EU Aims to Cut Pesticide Use, Boost Organic Farming

The EU's executive arm wants to halve the use of chemical pesticides by 2030.

A lorry drives along a country road that between a flowering rape field and a freshly tilled field in Pattensen, Germany on April 28.
A lorry drives along a country road that between a flowering rape field and a freshly tilled field in Pattensen, Germany on April 28.
Julian Stratenschulte/dpa via AP

BRUSSELS (AP) — The European Commission unveiled plans Wednesday to protect biodiversity across the 27-nation bloc while building a more sustainable food system, insisting on the need to both reduce the use of pesticides and promote organic farming.

In line with its ambition of cutting greenhouse gas emissions to zero by mid-century, the EU's executive arm wants to halve the use of chemical pesticides by 2030 and to ensure that at least 25% of agricultural land is reserved for organic farming, compared to 8% at the moment. The commission also wants to plant at least 3 extra billion trees over the next ten years.

The use of antimicrobials, which include antibiotics, should also be reduced by 50% for fish and animal farming.

According to EU figures, agricultural activities generate about 10% of total greenhouse gas emissions.

“Nature is vital for our physical and mental wellbeing, it filters our air and water, it regulates the climate and it pollinates our crops,” said Stella Kyriakides, the commissioner for Health and Food safety. “But we are acting as if it didn’t matter, and losing it at an unprecedented rate.”
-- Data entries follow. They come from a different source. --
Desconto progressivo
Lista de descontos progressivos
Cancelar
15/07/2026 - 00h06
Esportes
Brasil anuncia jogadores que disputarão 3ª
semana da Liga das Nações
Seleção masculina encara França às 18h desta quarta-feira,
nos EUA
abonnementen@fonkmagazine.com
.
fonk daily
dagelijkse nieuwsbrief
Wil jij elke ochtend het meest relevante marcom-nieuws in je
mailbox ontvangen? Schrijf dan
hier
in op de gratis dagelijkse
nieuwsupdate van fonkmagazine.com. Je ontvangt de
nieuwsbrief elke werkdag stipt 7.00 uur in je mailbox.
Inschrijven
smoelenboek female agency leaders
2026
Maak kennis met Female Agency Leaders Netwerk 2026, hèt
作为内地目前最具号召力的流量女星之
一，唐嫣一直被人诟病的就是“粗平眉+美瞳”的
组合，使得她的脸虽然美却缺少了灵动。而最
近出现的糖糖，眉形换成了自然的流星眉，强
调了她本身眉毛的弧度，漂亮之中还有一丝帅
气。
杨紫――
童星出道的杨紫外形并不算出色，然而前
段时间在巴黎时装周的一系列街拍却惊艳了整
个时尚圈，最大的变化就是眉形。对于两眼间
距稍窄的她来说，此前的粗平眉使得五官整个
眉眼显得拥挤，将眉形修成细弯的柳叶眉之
Frans Timmermans, the commission vice-president in charge of the so-called Green Deal, said the new plans, which need to be endorsed by member states, will help the bloc recover from the economic crisis induced by the coronavirus pandemic.

The commission also estimates that investing in organic farming will help create 10-20% more jobs per hectare than traditional farming.
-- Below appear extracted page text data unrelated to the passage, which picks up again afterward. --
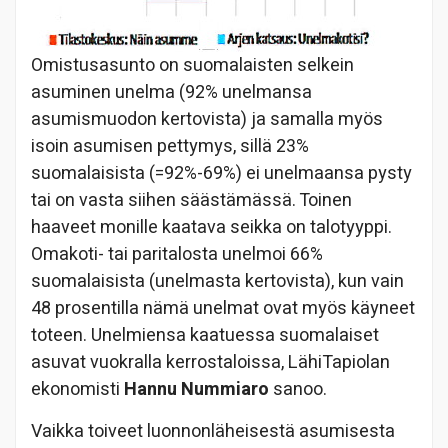
Omistusasunto on suomalaisten selkein
asuminen unelma (92% unelmansa
asumismuodon kertovista) ja samalla myös
isoin asumisen pettymys, sillä 23%
suomalaisista (=92%-69%) ei unelmaansa pysty
tai on vasta siihen säästämässä. Toinen
haaveet monille kaatava seikka on talotyyppi.
Omakoti- tai paritalosta unelmoi 66%
suomalaisista (unelmasta kertovista), kun vain
48 prosentilla nämä unelmat ovat myös käyneet
toteen. Unelmiensa kaatuessa suomalaiset
asuvat vuokralla kerrostaloissa, LähiTapiolan
ekonomisti
Hannu Nummiaro
sanoo.
Vaikka toiveet luonnonläheisestä asumisesta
“The economic and social costs of inaction on environmental and climate issues would be huge, leading to frequent severe weather events and natural disasters as well as reducing the average EU GDP by up to 2% and by even more in some parts of the EU," it said. “The world lost an estimated 3.5-18.5 trillion euros per year in ecosystem services from 1997 to 2011, owing to land-cover change, and an estimated 5.5-10.5 trillion euros per year from land degradation."

The proposals got a hostile reception from European farmers’ association COPA-COGECA while environmental organization Greenpeace rued the absence of a clear commitment from the commission to reduce the production and consumption of meat.

“The European Commission has finally accepted the science and recognises that producing and consuming too much meat is hurting health, destroying nature and driving climate breakdown, but chooses to do nothing about it," said Marco Contiero, Greenpeace EU agriculture policy director. “The Commission seems to be too cowardly even to end the few million going to EU-funded meat advertising, let alone reconsider the billions that support overproduction of meat in the first place.”

Reasserting its commitment to a more sustainable kind of agriculture, the farmers' association warned about the risks of a loss of income for farmers, lashing out at a perceived “attack on European agriculture."

“These strategy documents do not sufficiently take into account the necessary adjustments in the wake of COVID-19. Farmers alone must not bear the brunt of the costs of further environmental and climate protection," said COPA president Joachim Rukwied.